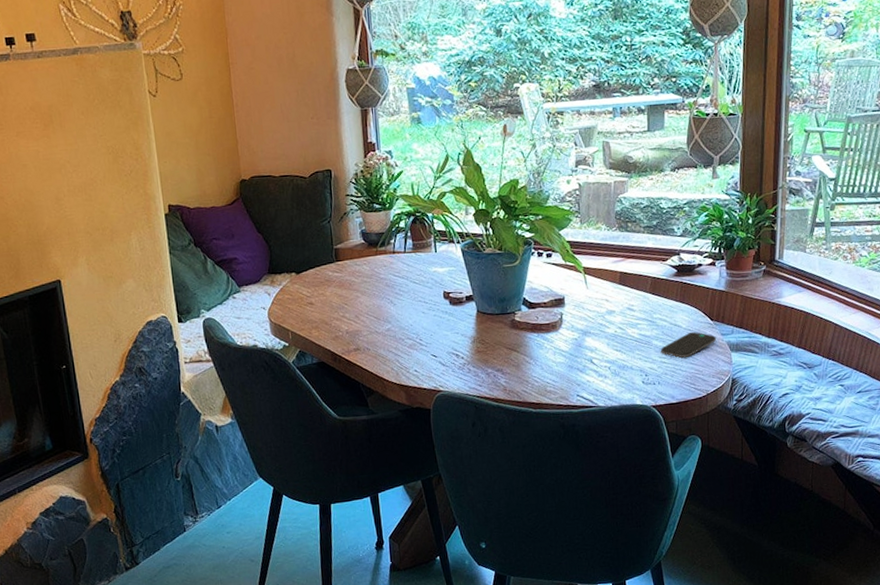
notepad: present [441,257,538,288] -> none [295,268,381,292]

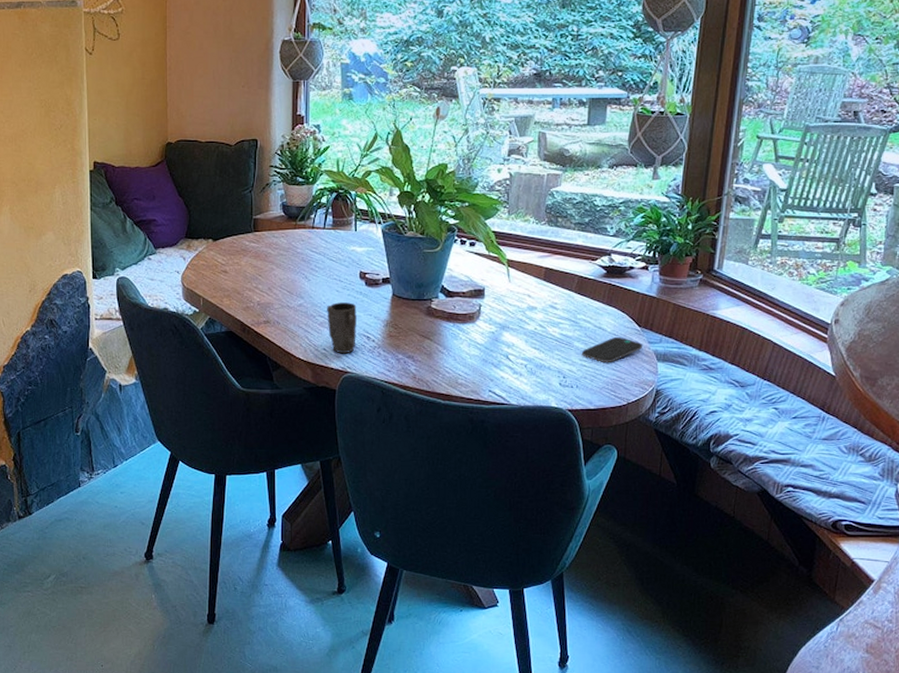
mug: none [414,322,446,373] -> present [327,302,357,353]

* * *

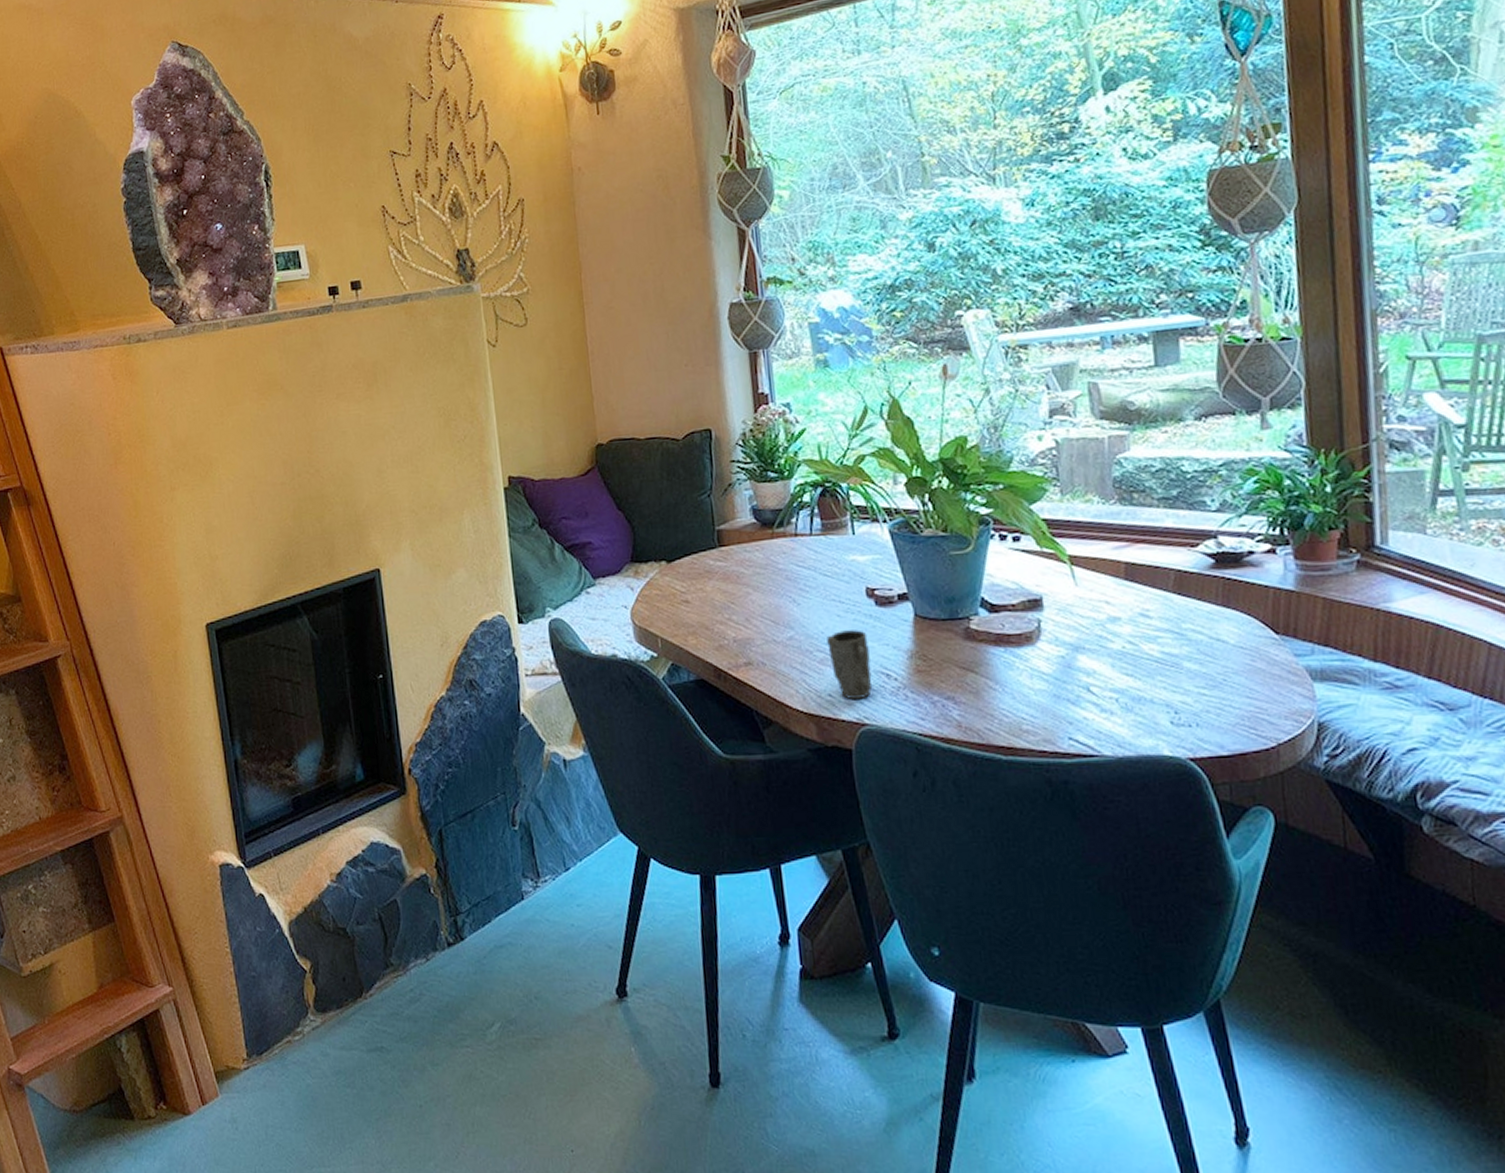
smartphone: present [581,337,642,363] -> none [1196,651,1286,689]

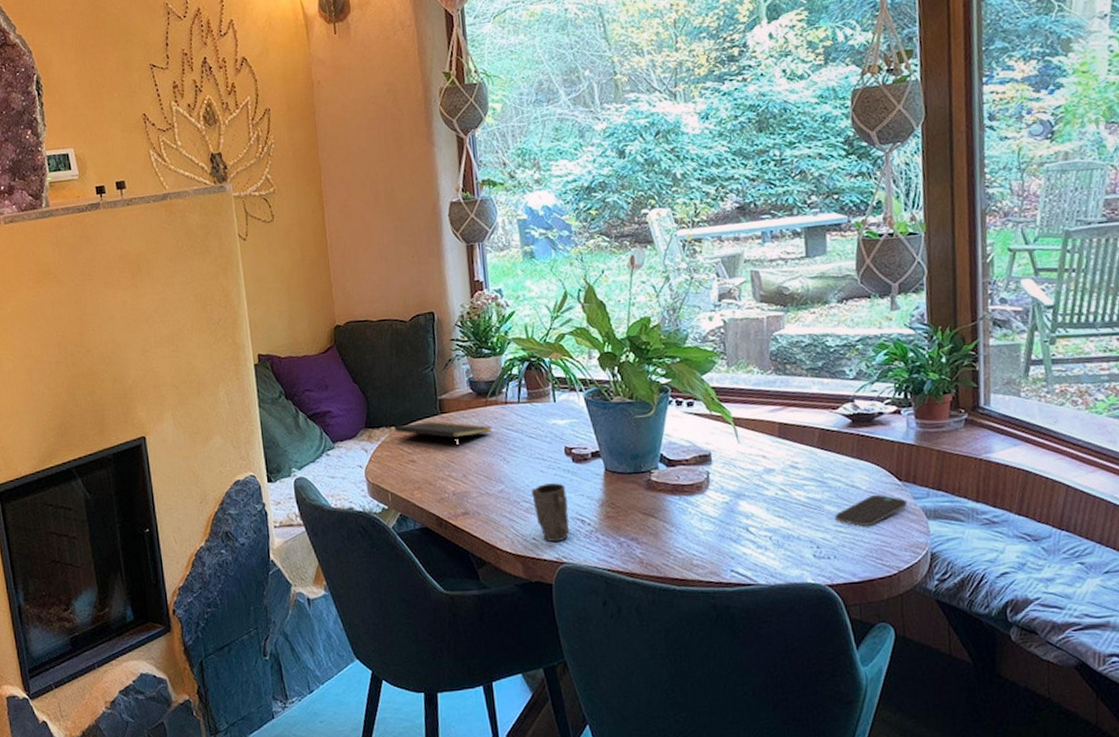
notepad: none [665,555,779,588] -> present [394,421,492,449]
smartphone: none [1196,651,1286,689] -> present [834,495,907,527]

REQUIRED ACTION:
Copy exactly the part of the material above that opens with the line containing "notepad: present [441,257,538,288]" and closes with the line containing "mug: none [414,322,446,373]", ends included. Drop the images.

FINISHED EXERCISE:
notepad: present [441,257,538,288] -> none [295,268,381,292]

mug: none [414,322,446,373] -> present [327,302,357,353]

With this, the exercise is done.